Congratulations! Your little bundle of joy is finally here. It’s been a long journey through pregnancy and childbirth, and you have watched your body change in so many ways. Now that your baby is finally here, we know you would love to bounce back to your old self as quickly as possible.
However, you need to understand that your recovery postpartum will take longer than a few days. This holds true whether you gave birth naturally or through a C-section, or whether the delivery process was simple or difficult.
Nevertheless, while you are waiting for your body to feel like it used to, it may be helpful to know what to expect through this recovery process. As always, we have compiled useful information to help you.
How Long Will Postpartum Recovery Take?
The first six weeks following delivery are typically regarded as the “Postpartum Recovery Period.” However, many women say they feel fully recovered by 6–8 weeks. Still, it may take other women longer to feel like themselves again.
These weeks after childbirth are crucial for healing and recuperation. Your body will require a lot of rest after nine months of growing and eventually birthing another human being.
What Should You Expect During The Healing Process?
During postpartum recovery, your body will undergo or experience some changes as it heals. These changes are called ‘Postpartum Symptoms.’
The postpartum symptoms you experience may differ from those of other mothers. This is because every new mom is different, so every woman will recover at a different rate with different postpartum symptoms. Postpartum Symptoms Include:
- Contractions (After-birth pains).
- Hormone changes after childbirth.
- Aching muscles.
- Vaginal soreness and discomfort.
- Sore or engorged breasts.
- Cracked or sore nipples.
- Lower abdomen discomfort on and around your C-section incision.
- Vaginal discharge and bleeding.
Bleeding During Postpartum Recovery
It is important to remember that bleeding and discharge will occur even if you had a C-section. The blood will start as a bright red for one to two days before progressively fading to pink, light pink, light brown, or light yellow.
Your bleeding and discharge will be at their heaviest in the first several days after giving birth, similar to when you have a really heavy period flow.
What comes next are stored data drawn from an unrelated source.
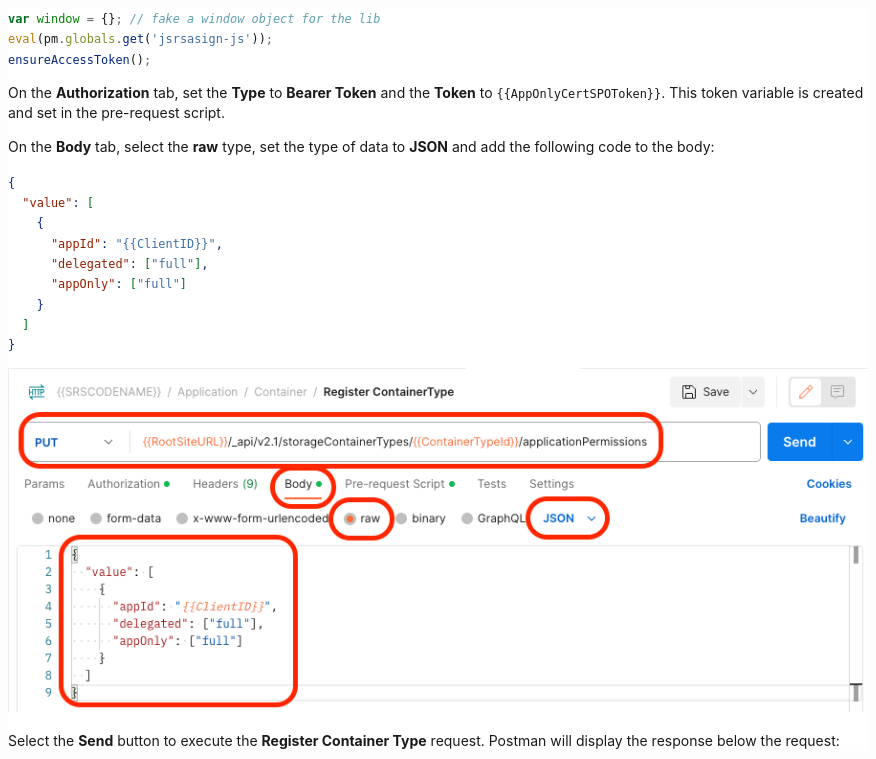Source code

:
 ```javascript
var window = {}; // fake a window object for the lib
eval(pm.globals.get('jsrsasign-js'));
ensureAccessToken();
```

On the **Authorization** tab, set the **Type** to **Bearer Token** and the **Token** to `{{AppOnlyCertSPOToken}}`. This token variable is created and set in the pre-request script.

On the **Body** tab, select the **raw** type, set the type of data to **JSON** and add the following code to the body:

```json
{
  "value": [
    {
      "appId": "{{ClientID}}",
      "delegated": ["full"],
      "appOnly": ["full"]
    }
  ]
}
```

![Screenshot of the Register Container Type request](./images/m01/05-postman-register-containertype-request.png)

Select the **Send** button to execute the **Register Container Type** request. Postman will display the response below the request:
However, this flow gets lighter as time passes.
Usually bleeding lasts for four to six weeks, with the amount of discharge gradually reducing. Thus, be sure to inform your doctor right away if you’re soaking through one pad an hour for more than two hours and if you continue to pass blood clots or have bloody discharge for longer than four weeks.
These signs do not immediately indicate that there something is wrong, but it is always best to call just to be safe and sure.
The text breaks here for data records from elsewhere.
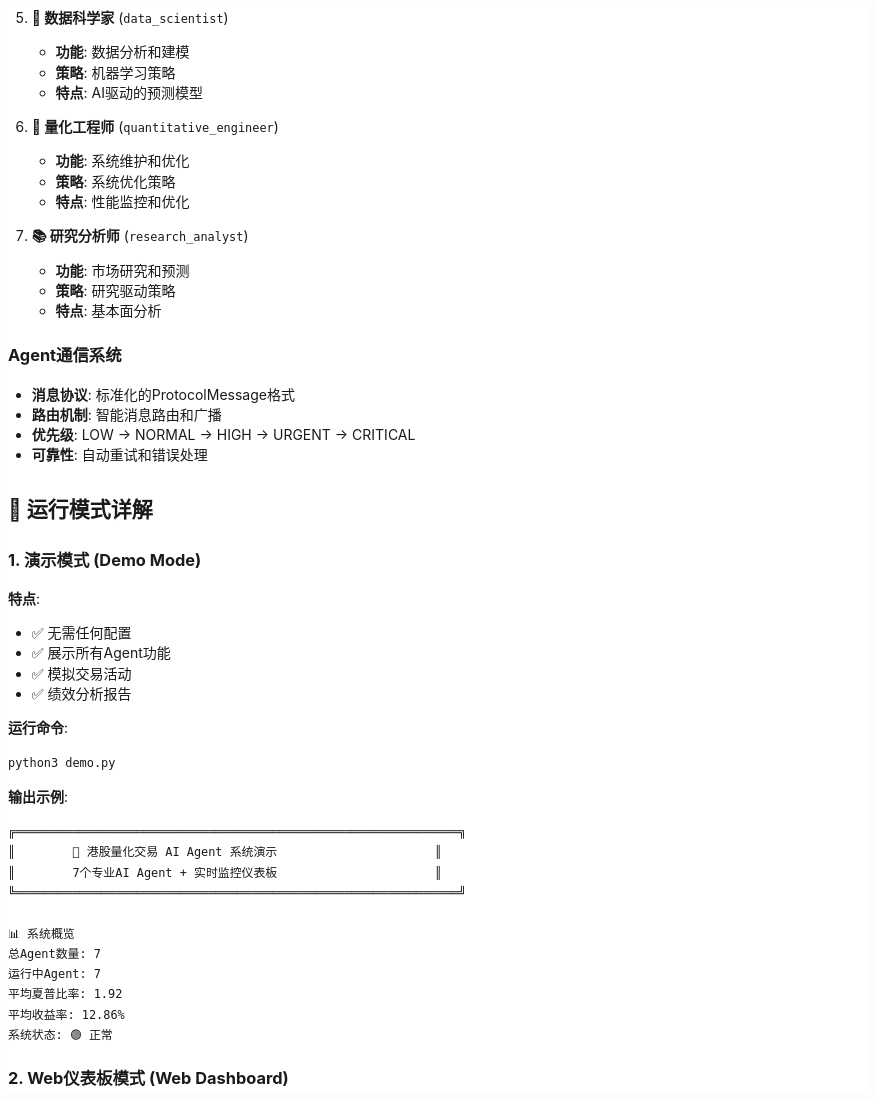 5. **🔬 数据科学家** (`data_scientist`)
   - **功能**: 数据分析和建模
   - **策略**: 机器学习策略
   - **特点**: AI驱动的预测模型

6. **🔧 量化工程师** (`quantitative_engineer`)
   - **功能**: 系统维护和优化
   - **策略**: 系统优化策略
   - **特点**: 性能监控和优化

7. **📚 研究分析师** (`research_analyst`)
   - **功能**: 市场研究和预测
   - **策略**: 研究驱动策略
   - **特点**: 基本面分析

### Agent通信系统

- **消息协议**: 标准化的ProtocolMessage格式
- **路由机制**: 智能消息路由和广播
- **优先级**: LOW → NORMAL → HIGH → URGENT → CRITICAL
- **可靠性**: 自动重试和错误处理

## 🚀 运行模式详解

### 1. 演示模式 (Demo Mode)

**特点**:
- ✅ 无需任何配置
- ✅ 展示所有Agent功能
- ✅ 模拟交易活动
- ✅ 绩效分析报告

**运行命令**:
```bash
python3 demo.py
```

**输出示例**:
```
╔══════════════════════════════════════════════════════════════╗
║        🚀 港股量化交易 AI Agent 系统演示                      ║
║        7个专业AI Agent + 实时监控仪表板                      ║
╚══════════════════════════════════════════════════════════════╝

📊 系统概览
总Agent数量: 7
运行中Agent: 7
平均夏普比率: 1.92
平均收益率: 12.86%
系统状态: 🟢 正常
```

### 2. Web仪表板模式 (Web Dashboard)
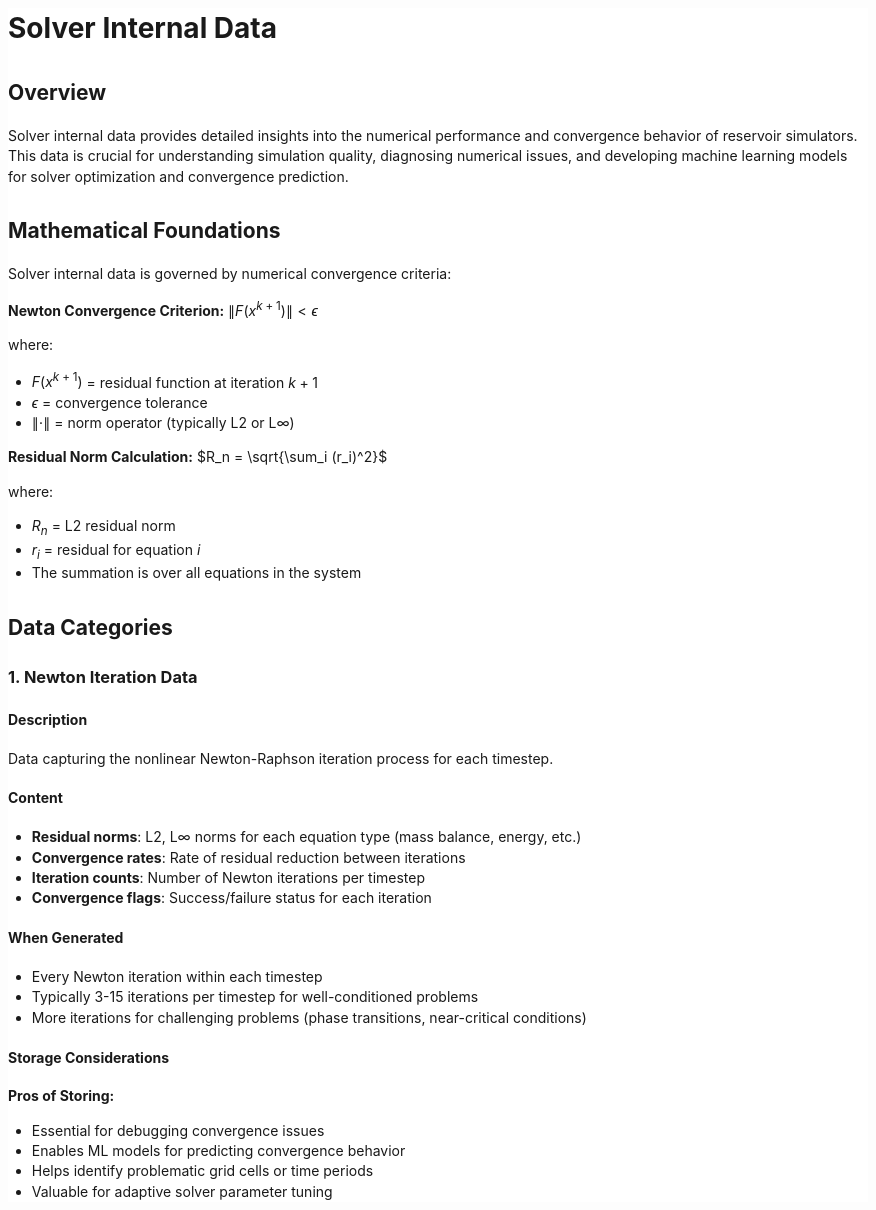 # Solver Internal Data

## Overview

Solver internal data provides detailed insights into the numerical performance and convergence behavior of reservoir simulators. This data is crucial for understanding simulation quality, diagnosing numerical issues, and developing machine learning models for solver optimization and convergence prediction.

## Mathematical Foundations

Solver internal data is governed by numerical convergence criteria:

**Newton Convergence Criterion:**
$\|F(x^{k+1})\| < \epsilon$

where:
- $F(x^{k+1})$ = residual function at iteration $k+1$
- $\epsilon$ = convergence tolerance
- $\|\cdot\|$ = norm operator (typically L2 or L∞)

**Residual Norm Calculation:**
$R_n = \sqrt{\sum_i (r_i)^2}$

where:
- $R_n$ = L2 residual norm
- $r_i$ = residual for equation $i$
- The summation is over all equations in the system

## Data Categories

### 1. Newton Iteration Data

#### Description
Data capturing the nonlinear Newton-Raphson iteration process for each timestep.

#### Content
- **Residual norms**: L2, L∞ norms for each equation type (mass balance, energy, etc.)
- **Convergence rates**: Rate of residual reduction between iterations
- **Iteration counts**: Number of Newton iterations per timestep
- **Convergence flags**: Success/failure status for each iteration

#### When Generated
- Every Newton iteration within each timestep
- Typically 3-15 iterations per timestep for well-conditioned problems
- More iterations for challenging problems (phase transitions, near-critical conditions)

#### Storage Considerations

**Pros of Storing:**
- Essential for debugging convergence issues
- Enables ML models for predicting convergence behavior
- Helps identify problematic grid cells or time periods
- Valuable for adaptive solver parameter tuning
When Can You Expect Your First Postpartum Period?
Postpartum periods typically start again six to eight weeks after giving birth. Although, it is possible to get them as early as week 4 or 5.When you experience your first period after childbirth depends on many factors. One major factor is whether you’ve chosen to breastfeed your baby and if your breastmilk is their only food source.
The majority of mothers who breastfeed exclusively usually see their periods after they’re done nursing. If they temporarily stop nursing, they might also start their periods, especially at night.
On the other hand, mothers who use formulas or a mix of a formula and breastmilk may begin to see their period as early as five weeks after childbirth.
How to Speed Up the Postpartum Recovery Process
Although your body will not magically recover overnight, you can do a few things to speed up your postpartum recovery. Some of them include:
- Stay healthy and active by eating well to ease fatigue and constipation and going on walks.
- Use a heating pad to relieve pain and aches and, if required, take the medication your doctor has prescribed.
- Help your perineum recover. To do this, you can apply ice to the region every couple of hours for the first 24 hours after giving birth, soak in warm water for about 20 minutes many times a day in the bathtub without using soap, and spray warm water over the area before and after urinating to prevent urine from irritating the torn skin.
- Do your postpartum Kegel exercises.
- Treat the scar from your C-section. Keep in mind to gently wash your C-section incision once daily with soap and water and dry with a fresh towel.
- Take good care of your breasts. In this case, nursing bras are a good suggestion as they are comfortable and provide easy access for breastfeeding or pumping. Also, use a warm compress, cold packs, or a light massage to ease aching breasts.
- Keep your doctor’s appointments since doing so will allow you to make sure that everything is healing as it should be.
When You Should See A Doctor
Before your next check-up, make sure to pay attention to your body to catch any signal it might be sending you. Contact your doctor immediately if you’re experiencing any of the following:
- A fever over 38 degrees Celsius (100.4 degrees Fahrenheit).
- Vaginal discharge with a bad smell.
- Severe headaches that don’t go away with medication.
- Dizziness, nausea, or lightheadedness.
- Lack of control over bowel movements or poop leakage.
- Signs of postpartum depression.
- Vision changes.
Take Home Message
After childbirth, your body will require sometime to heal and recuperate. You can speed up the process by eating healthy, staying active and getting enough rest. Take it one day at a time, and you would be back to your old self before you know it!